**INSTRUCTION**
Which data types does the elementwise operator overview list as supported?

**SOURCE EXCERPT**

Elementwise Operator Family¶
1. Overview¶
TileOPs elementwise operator family covers 72 ops across 12 sub-categories, with fp8 support, torch.compile integration, kernel caching, and performance tuning.
Scope (72 ops)¶
| Category | Ops | Count |
|---|---|---|
| unary_math | exp, log, sqrt, rsqrt, abs, neg, reciprocal, sign, sin, cos, floor, ceil, round, trunc, erf, log1p, expm1 | 17 |
| binary_arith | add, sub, mul, div, remainder, pow, floor_divide, lerp, maximum, minimum | 10 |
| activation | relu, gelu, silu, sigmoid, tanh, leaky_relu, elu, selu, hardswish, hardsigmoid, hardtanh, softplus, mish, prelu | 14 |
| fused_gated_activation | silu_and_mul (SwiGLU), gelu_and_mul, gelu_tanh_and_mul | 3 |
| comparison | eq, ne, gt, lt, ge, le | 6 |
| bitwise | bitwise_and, bitwise_or, bitwise_xor, bitwise_not | 4 |
| logical | logical_not, logical_and, logical_or | 3 |
| special_elementwise | where, clamp, masked_fill, nan_to_num, isnan, isinf, isfinite | 7 |
| rope | neox, non_neox, llama31, yarn, longrope | 5 |
| dropout | dropout | 1 |
| alibi | ALiBi position encoding | 1 |
| sinusoidal | Sinusoidal position encoding | 1 |
| 72 |
Supported Dtypes¶
fp32, bf16, fp16, fp8_e4m3fn, fp8_e5m2
2. Design Decisions¶
2.1 Kernel Template Strategy¶
Ops are grouped by input signature into template base classes. Each concrete op is a 3-5 line subclass overriding only op_func. Ops with user-configurable parameters or non-standard signatures are implemented independently.

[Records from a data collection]

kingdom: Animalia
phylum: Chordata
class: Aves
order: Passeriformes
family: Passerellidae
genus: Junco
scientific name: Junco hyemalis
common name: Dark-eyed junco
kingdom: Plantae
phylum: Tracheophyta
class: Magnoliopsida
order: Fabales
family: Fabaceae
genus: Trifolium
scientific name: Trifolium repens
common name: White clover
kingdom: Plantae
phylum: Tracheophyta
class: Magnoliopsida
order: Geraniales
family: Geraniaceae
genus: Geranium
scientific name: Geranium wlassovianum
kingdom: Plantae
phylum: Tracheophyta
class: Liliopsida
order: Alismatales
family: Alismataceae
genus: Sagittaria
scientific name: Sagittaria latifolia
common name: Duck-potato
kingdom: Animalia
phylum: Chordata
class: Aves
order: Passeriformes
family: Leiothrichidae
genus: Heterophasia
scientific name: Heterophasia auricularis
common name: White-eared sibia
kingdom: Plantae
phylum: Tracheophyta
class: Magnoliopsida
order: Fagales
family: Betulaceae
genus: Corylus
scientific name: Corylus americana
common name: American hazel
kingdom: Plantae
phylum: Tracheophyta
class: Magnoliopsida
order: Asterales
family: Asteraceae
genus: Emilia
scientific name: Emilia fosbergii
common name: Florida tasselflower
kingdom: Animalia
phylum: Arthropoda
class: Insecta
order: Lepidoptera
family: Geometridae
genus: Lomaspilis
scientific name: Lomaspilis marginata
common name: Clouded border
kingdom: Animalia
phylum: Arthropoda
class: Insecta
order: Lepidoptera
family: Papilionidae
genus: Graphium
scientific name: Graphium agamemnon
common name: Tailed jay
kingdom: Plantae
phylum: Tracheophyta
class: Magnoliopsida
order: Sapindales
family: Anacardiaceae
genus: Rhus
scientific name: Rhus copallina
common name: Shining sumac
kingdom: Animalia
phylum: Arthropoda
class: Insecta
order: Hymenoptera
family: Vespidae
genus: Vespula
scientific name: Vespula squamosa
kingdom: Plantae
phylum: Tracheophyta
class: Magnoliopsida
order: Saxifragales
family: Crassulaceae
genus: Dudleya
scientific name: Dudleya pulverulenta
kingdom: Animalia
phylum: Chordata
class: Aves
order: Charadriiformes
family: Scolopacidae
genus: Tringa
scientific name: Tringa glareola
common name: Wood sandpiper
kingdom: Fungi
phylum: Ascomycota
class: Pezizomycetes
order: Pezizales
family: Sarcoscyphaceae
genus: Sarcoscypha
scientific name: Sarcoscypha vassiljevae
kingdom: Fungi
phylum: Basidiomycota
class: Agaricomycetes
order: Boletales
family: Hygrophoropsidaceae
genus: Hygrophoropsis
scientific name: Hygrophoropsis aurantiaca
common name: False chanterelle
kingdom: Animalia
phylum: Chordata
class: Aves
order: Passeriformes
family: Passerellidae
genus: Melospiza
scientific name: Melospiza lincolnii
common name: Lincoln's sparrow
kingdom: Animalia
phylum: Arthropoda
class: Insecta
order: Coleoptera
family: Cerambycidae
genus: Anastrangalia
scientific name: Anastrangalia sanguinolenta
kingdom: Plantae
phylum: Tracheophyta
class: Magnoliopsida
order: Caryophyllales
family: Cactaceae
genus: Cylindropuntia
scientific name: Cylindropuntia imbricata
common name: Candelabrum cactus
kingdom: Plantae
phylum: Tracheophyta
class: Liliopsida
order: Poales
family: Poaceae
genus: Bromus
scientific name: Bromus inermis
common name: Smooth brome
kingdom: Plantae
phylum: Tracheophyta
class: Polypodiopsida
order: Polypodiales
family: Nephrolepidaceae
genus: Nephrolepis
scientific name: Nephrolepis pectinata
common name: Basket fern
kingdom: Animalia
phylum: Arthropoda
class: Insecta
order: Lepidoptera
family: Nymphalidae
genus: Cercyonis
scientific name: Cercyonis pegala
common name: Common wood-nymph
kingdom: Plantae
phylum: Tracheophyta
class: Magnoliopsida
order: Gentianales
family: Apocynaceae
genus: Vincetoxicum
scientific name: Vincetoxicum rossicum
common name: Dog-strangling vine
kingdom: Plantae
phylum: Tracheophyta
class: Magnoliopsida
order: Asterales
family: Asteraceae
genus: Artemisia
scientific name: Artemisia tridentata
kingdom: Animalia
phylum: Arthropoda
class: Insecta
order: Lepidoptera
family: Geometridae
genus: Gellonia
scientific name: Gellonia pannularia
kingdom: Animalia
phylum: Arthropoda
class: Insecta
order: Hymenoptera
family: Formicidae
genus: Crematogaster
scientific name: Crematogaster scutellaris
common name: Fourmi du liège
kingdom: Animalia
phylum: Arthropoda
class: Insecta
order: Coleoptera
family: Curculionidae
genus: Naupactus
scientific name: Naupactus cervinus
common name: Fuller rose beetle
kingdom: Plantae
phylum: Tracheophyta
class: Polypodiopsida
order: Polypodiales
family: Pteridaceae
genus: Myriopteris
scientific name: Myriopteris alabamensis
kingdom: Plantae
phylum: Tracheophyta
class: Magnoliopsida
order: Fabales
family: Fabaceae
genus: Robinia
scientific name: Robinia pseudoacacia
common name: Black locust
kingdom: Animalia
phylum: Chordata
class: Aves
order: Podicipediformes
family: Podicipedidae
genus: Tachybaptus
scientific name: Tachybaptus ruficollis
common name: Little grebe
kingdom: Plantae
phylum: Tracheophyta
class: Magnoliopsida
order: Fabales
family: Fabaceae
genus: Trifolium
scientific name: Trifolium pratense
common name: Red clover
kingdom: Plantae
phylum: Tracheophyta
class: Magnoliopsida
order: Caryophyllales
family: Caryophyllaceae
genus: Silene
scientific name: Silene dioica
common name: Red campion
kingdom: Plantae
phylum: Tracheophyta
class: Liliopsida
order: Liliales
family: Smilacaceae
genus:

**ANSWER TO THIS PROBLEM**
fp32, bf16, fp16, fp8_e4m3fn, and fp8_e5m2.